Of Interest
  Briefs


Goodyear Tire’s Newest Woes Contain A Timely Message

    Earlier today, Goodyear Tire announced their third batch of accounting problems in the last six months - unfortunately, not the best way to build up investor confidence in the turnaround abilities of any management group. Past problems have been traced to a flummoxed computerized accounting system (worth about $85 million of overstated earnings across five years) and problems with actions taken by European managers. According to Reuters, the new issues have to do with an under-accrual of workers’ compensation claims at one of its U.S. plants, discovered as part of its year end closing procedures. It’s worth about another $16 million of overstated earnings across five years.

    I often preach that analysts and investors would do well to consider the “critical accounting policies” addressed in the Management’s Discussion & Analysis section of the annual report. Warning: I’m about to do it again. Because, in glorious black and white, Goodyear Tire listed in its 2002 10-K as one of its critical accounting policies:

    Workers’ Compensation. Goodyear had recorded liabilities totaling $136.7 million and $124.5 million for anticipated costs related to workers’ compensation at December 31, 2002 and 2001, respectively. The costs include an estimate of expected settlements on pending claims, defense costs and a provision for claims incurred but not reported. These estimates are based on Goodyear’s assessment of potential liability using an analysis of available information with respect to pending claims, historical experience, and current cost trends. The amount of Goodyear’s ultimate liability in respect of these matters may differ from these estimates.

    Yes, you say, but who cares about required weasel words in a government filing? Goodyear Tire? It’s a ghost of the company it was when it was a Dow Jones Industrials company, in a miserable industry that shows no growth. And it’s only down a couple percentage points from before the announcement. My point isn’t that these disclosures lead to great insights that get you out of a stock in heroic order. (In fact, we don’t even know where the stock price is going to go after this story has been around for a while. The news just broke an hour or so ago, near as I can tell.)

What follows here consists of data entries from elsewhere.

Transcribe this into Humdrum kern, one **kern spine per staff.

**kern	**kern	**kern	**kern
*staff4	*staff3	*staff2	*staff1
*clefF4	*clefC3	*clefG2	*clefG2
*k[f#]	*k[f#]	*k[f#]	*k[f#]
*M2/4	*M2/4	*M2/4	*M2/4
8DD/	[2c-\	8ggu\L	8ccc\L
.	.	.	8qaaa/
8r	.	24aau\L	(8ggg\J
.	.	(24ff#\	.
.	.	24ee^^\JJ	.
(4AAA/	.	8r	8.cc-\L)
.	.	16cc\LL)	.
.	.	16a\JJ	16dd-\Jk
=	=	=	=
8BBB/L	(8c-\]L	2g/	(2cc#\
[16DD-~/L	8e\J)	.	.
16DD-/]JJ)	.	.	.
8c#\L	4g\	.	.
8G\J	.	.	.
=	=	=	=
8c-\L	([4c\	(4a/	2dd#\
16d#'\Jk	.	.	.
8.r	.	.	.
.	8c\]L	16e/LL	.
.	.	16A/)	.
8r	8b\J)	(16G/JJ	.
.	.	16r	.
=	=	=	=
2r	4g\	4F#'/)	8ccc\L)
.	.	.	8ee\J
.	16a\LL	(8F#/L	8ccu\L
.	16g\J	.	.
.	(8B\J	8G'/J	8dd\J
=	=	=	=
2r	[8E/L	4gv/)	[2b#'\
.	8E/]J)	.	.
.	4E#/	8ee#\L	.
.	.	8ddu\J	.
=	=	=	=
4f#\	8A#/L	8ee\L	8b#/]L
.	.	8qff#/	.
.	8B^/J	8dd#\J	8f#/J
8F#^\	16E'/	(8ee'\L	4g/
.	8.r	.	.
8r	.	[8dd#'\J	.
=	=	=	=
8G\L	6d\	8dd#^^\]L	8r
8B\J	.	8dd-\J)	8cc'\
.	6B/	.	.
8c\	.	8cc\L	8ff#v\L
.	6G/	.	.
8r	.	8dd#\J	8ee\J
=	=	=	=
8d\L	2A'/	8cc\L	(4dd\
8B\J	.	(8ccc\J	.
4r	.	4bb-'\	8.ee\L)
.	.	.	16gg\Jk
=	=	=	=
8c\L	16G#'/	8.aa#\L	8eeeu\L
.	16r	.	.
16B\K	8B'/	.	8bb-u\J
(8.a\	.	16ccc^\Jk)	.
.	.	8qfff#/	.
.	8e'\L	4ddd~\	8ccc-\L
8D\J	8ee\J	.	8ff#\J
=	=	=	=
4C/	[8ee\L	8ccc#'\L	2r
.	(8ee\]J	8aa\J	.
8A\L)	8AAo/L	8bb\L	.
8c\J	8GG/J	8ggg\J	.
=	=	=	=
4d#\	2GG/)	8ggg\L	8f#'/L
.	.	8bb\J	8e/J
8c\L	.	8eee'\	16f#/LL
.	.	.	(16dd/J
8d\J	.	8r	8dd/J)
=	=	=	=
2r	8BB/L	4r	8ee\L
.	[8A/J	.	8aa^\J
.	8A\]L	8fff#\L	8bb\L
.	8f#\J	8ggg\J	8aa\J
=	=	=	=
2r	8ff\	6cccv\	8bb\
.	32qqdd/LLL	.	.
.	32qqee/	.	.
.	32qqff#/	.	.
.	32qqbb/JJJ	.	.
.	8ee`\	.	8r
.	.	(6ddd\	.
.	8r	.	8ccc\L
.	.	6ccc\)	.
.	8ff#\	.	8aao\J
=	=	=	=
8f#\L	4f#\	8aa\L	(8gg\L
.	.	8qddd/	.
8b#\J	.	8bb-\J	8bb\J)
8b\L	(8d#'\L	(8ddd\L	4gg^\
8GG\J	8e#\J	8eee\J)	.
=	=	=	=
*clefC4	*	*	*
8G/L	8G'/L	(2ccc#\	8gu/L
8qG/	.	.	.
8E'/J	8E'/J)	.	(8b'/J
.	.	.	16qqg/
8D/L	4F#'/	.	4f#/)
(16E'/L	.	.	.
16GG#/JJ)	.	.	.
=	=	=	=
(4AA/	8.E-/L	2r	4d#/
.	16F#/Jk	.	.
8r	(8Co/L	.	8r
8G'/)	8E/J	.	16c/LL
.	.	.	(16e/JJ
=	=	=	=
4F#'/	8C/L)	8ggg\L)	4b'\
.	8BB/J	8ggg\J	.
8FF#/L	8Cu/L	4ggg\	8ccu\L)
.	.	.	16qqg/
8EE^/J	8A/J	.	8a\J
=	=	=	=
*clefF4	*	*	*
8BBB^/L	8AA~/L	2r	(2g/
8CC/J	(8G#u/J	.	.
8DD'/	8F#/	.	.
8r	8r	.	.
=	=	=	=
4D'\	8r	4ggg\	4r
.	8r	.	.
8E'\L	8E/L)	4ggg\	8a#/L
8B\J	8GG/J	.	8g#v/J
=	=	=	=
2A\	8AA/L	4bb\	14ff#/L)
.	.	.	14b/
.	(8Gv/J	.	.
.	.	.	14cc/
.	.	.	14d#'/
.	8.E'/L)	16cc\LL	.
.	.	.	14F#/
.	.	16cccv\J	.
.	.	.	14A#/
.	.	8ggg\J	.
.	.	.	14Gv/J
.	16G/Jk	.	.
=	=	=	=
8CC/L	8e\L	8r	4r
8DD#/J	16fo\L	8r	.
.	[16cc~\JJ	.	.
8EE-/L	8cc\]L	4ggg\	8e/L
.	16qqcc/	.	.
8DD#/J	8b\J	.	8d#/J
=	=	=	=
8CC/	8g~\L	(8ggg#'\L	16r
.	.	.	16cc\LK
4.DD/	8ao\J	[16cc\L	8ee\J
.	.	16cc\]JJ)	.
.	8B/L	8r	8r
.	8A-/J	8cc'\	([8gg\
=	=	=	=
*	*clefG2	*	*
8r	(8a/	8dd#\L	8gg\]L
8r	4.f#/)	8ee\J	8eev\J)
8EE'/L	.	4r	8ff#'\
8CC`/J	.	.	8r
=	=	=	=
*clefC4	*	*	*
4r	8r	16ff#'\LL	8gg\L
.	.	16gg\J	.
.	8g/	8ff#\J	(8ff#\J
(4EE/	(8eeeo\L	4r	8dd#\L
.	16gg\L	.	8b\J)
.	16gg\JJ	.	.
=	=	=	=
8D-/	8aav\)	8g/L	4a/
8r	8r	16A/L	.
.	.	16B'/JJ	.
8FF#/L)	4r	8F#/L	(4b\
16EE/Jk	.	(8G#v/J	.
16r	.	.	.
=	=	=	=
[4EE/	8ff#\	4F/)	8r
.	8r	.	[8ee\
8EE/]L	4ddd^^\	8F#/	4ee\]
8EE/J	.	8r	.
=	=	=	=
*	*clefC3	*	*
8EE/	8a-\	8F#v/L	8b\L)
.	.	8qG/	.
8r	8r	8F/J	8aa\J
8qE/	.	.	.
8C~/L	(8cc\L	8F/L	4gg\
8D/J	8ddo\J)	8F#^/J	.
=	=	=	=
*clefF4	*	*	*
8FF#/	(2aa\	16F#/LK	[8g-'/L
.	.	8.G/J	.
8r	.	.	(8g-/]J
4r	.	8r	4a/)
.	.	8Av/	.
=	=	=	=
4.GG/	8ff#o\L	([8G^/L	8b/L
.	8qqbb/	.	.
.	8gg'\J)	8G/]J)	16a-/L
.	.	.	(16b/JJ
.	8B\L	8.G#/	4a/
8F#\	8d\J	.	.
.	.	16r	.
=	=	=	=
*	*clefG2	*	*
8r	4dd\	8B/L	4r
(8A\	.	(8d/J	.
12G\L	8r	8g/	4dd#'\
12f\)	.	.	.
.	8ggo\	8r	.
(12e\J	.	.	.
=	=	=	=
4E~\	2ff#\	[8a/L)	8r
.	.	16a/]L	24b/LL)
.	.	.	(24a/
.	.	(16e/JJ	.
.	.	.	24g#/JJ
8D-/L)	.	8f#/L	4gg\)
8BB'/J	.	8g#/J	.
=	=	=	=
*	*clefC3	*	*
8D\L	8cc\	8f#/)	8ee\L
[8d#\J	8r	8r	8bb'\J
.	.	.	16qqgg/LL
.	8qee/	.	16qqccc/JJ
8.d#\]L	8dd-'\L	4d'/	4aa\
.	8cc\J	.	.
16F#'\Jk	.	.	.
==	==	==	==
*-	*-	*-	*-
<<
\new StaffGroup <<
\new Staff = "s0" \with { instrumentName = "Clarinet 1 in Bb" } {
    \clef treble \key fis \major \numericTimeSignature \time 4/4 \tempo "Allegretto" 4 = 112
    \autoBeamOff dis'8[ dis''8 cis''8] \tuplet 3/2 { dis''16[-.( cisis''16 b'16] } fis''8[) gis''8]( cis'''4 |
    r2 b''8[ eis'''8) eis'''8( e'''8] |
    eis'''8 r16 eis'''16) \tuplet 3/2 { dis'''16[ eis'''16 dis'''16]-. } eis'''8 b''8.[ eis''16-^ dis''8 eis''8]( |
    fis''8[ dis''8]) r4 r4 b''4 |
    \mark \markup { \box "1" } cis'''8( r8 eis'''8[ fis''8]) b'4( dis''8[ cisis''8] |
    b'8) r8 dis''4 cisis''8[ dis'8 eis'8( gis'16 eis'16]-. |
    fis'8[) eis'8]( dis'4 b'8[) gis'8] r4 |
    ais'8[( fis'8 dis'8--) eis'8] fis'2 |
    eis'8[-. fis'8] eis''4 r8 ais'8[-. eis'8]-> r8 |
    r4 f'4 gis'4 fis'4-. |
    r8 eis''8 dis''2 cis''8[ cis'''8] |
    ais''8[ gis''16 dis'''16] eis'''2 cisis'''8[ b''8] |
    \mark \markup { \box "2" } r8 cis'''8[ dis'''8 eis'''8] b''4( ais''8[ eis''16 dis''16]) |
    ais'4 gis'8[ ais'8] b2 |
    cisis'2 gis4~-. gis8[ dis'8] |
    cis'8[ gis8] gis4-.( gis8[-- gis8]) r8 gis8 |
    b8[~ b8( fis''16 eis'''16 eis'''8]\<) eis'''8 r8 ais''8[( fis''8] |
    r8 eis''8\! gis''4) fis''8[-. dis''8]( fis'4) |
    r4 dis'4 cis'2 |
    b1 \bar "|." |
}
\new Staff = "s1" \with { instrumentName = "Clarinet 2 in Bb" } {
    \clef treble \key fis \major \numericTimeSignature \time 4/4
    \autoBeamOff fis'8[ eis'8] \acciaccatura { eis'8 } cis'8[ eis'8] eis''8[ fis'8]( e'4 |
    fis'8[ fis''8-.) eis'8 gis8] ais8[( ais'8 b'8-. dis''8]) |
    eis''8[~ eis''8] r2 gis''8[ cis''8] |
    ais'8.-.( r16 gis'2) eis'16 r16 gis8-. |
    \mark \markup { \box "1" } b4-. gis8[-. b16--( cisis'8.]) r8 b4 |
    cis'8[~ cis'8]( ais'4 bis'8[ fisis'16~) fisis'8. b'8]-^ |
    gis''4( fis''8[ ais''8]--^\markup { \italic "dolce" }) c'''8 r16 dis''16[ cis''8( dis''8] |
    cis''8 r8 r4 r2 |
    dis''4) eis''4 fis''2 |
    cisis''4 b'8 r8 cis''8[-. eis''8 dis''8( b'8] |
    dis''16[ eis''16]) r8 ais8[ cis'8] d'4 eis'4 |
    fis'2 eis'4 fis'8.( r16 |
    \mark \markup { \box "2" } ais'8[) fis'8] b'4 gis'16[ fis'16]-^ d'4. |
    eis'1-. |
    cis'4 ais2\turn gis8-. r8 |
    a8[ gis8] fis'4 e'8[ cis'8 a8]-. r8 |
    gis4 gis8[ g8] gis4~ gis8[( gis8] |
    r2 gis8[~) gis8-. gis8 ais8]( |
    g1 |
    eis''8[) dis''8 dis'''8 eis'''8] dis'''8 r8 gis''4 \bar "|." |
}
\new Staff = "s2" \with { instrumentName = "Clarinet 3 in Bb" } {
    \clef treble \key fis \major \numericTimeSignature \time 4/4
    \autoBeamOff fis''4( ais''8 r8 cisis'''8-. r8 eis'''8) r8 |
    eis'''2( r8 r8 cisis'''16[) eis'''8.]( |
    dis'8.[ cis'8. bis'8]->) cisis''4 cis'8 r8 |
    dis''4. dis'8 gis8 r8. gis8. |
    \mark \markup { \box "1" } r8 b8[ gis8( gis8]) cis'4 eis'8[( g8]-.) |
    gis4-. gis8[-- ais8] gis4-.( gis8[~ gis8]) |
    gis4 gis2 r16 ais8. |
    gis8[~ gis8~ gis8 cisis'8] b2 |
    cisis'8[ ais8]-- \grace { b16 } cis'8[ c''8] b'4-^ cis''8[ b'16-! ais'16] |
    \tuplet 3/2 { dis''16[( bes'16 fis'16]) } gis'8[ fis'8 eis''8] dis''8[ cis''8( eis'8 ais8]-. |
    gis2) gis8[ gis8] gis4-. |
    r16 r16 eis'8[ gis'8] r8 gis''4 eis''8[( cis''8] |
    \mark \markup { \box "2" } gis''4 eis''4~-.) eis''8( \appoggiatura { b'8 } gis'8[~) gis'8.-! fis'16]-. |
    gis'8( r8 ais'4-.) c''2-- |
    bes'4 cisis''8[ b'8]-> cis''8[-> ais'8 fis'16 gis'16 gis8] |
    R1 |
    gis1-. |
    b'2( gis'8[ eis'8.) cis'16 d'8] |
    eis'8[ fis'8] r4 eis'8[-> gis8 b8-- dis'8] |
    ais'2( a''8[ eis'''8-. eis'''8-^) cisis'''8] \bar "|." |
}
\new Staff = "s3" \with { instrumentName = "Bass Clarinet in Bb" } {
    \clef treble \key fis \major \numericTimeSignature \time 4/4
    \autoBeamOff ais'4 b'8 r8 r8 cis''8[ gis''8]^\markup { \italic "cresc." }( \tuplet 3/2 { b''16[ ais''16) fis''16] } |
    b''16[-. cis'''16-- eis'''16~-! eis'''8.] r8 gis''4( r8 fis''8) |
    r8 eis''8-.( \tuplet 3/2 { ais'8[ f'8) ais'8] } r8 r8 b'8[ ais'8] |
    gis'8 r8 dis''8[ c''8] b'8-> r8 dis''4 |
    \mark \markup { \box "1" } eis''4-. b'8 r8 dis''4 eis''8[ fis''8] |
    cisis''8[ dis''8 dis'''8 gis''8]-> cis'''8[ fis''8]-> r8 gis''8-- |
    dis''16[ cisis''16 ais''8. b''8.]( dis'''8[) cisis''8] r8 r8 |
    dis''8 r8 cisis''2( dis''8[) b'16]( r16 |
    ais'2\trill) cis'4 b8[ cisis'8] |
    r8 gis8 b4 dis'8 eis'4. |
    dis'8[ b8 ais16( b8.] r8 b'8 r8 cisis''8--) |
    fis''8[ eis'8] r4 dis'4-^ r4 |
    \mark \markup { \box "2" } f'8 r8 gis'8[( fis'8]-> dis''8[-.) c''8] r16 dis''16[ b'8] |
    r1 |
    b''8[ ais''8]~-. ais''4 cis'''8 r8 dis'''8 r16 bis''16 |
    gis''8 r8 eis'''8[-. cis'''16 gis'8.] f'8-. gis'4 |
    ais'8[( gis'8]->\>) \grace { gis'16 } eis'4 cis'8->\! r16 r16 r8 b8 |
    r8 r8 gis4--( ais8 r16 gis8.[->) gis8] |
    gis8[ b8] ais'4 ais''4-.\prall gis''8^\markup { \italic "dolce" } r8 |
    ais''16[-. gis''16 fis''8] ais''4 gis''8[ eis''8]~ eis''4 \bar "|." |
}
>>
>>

    The point is that these disclosures represent genuine information that should beget questions. Maybe you don’t like Goodyear’s management. But - management told us a year ago workers’ compensation claims represent an area of accounting risk because they’re chock full of estimates. A year later, they can say "told you so." (Strikes me as kind of unfair to criticize managers if you ignore what they’re telling you.) Still, the 2002 disclosures are awfully thin on details. (What was the recorded expense? What reversals occurred? Cash requirements?) If a policy is critical enough to disclose to investors, companies shouldn’t just tease them with info-bait on a string and snap it out of their mouths. One has to wonder if Goodyear might have found the problems sooner if they had bothered to craft a fuller disclosure for investors. It might have saved some face.

    At any rate, the take-away: it’s annual report time. Read the critical accounting policy disclosures and ask questions.